Tom Friedman just left the stage at PopTech, having talked a bit about about his GeoGreens notion. Friedman frustrates me; his work in the 1980s and early 1990s on the Middle East was remarkable and insightful, but he's lost me with his recent work. His analysis of globalization feels mired in the 20th century -- an amazement about technology coupled with a fixation on top-down authority and very traditional social structures. With his observations and declarations about Iraq turning out to be fatally in error, he's turned to the need for greater sustainability and more renewable energy. And here's where the frustration really hits -- as much as I agree with most of his proposals, his ideas are hardly new (even if he acts like these are novel discoveries and insights), and they're far too timid.

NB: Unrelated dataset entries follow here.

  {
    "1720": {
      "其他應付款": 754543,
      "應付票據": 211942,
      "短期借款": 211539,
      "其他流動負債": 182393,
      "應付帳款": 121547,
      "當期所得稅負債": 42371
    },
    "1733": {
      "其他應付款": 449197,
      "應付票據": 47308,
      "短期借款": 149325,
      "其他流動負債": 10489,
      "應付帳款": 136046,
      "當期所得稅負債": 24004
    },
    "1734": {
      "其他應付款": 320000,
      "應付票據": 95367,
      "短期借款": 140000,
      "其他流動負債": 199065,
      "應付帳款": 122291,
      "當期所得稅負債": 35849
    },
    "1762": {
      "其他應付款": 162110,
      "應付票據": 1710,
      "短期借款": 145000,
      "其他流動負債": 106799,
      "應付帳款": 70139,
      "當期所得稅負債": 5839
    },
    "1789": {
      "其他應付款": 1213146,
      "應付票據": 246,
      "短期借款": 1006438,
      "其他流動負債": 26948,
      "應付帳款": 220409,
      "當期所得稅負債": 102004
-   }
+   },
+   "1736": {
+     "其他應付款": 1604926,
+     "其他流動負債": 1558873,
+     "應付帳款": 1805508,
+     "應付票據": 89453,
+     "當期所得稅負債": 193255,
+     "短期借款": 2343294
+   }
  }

The key problem with his approach is that Friedman's observations about the environment get swallowed up by the quite traditional, limited language of international politics. I'm completely convinced that global warming is already having serious political impacts, but Friedman doesn't tell us anything that anyone with open eyes couldn't have seen five years ago -- and he tells us in a way that (as much as he wants to say that he's trying to butch up the terminology) diminishes the importance of the environment. With an emphasis on the geo-strategic aspect of energy, he opens us up to scenarios in which the political problems are solved without much impact on the environmental problems -- and the potential for "solutions" that could even make environmental (and other) problems worse.

I understand the use of people like Friedman; when he raises topics, he makes them acceptable for the chattering classes and inside-the-beltway bureaucrats to discuss. That's good, I suppose, but if the allowable discourse on the environment is only about "support for freedom" vs. "support for terrorism," we miss out on opportunities for innovation and solutions that cut across multiple problem categories. We need to think bigger, broader and faster. Fortunately, we can, we will, and more and more of us already do.

Comments

I pretty much agree with that. What I hope is that Friedman is the "gateway drug" for many people, and that once they start doing a bit more research (books, internet) they'll see pass the political facet.

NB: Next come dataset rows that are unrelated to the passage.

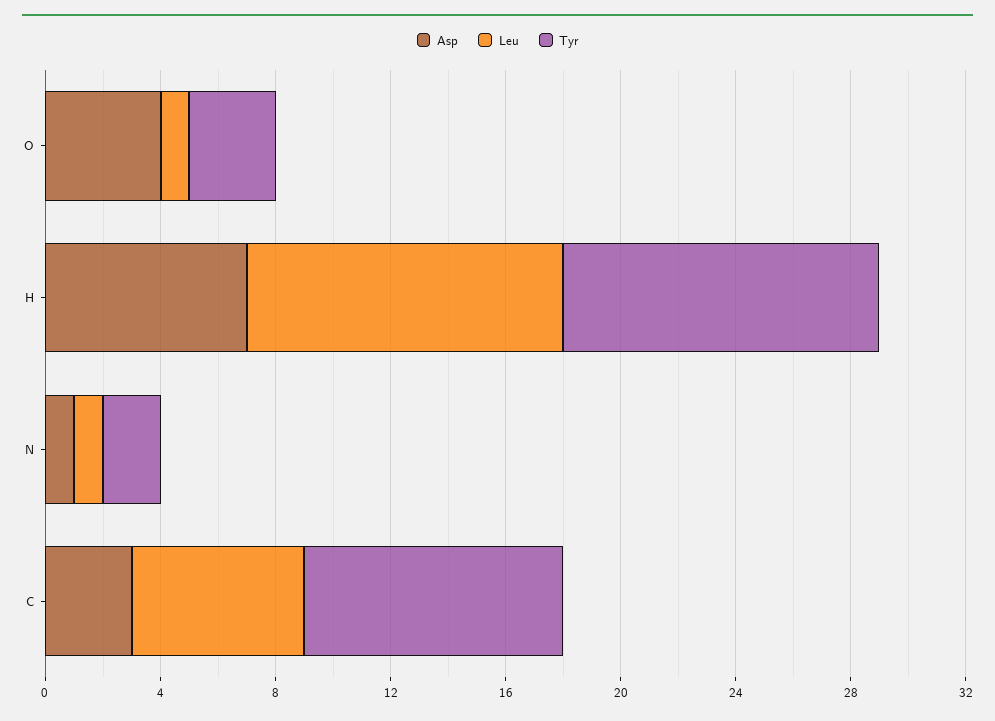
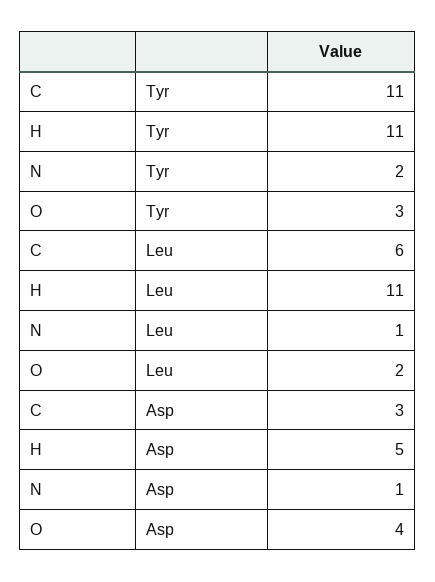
  {
    "Asp": {
      "O": 4,
-     "H": 7,
+     "H": 5,
      "N": 1,
      "C": 3
    },
    "Leu": {
-     "O": 1,
+     "O": 2,
      "H": 11,
      "N": 1,
      "C": 6
    },
    "Tyr": {
      "O": 3,
      "H": 11,
      "N": 2,
-     "C": 9
+     "C": 11
    }
  }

Friedman is a poseur. He doesn't have the grace to acknowledge that everything he's saying now Bruce Sterling said eight if not twenty years ago. I advised Bruce to get a hard copy of the eight years of Viridian Notes and smack Friedman upside the head. It would do Friedman good.

Bruce did get a jab in with his comment on "name it to claim it' versus "make it not fake it" at the beginning of his talk but I hope he got a chance to blow that Johnny-Come-Lately out of the water.

I've been saying Solar Is Civil Defense for a couple of years now and fully expect that Friedman will claim the phrase for his own if he ever sees it.

At one time, I was interested in reading _The Lexus and the Olive Tree_. Then I saw Friedman on Charlie Rose and realized that old Tom hadn't a clue as to the difference between a dead metal car and a living food-producing organism. I would suspect that Friedman has never planted a seed or kept a garden. Ecology for him is only another buzzword, and an effeminate, weak one at that. He wouldn't understand an ecological system even after it's bitten him in the ass. He's a billionaire man of the people who's always right, especially when he isn't.

You should ask Bruce about Tom sometime. I'd like to hear what he has to say about Mr NYTimes OpEd Flat Earth GeoGreen Iraq War Globalizer.

Friedman fries up too many neologisms.

How can one argue with someone who coins a mot -- they'll just tell you your understanding of their word is vastly incorrect.

Reading a Friedman column, composed of an assortment of his words, is a trip to flatland. Godel would puncture his self-squaring models of the universe with a raised eyebrow.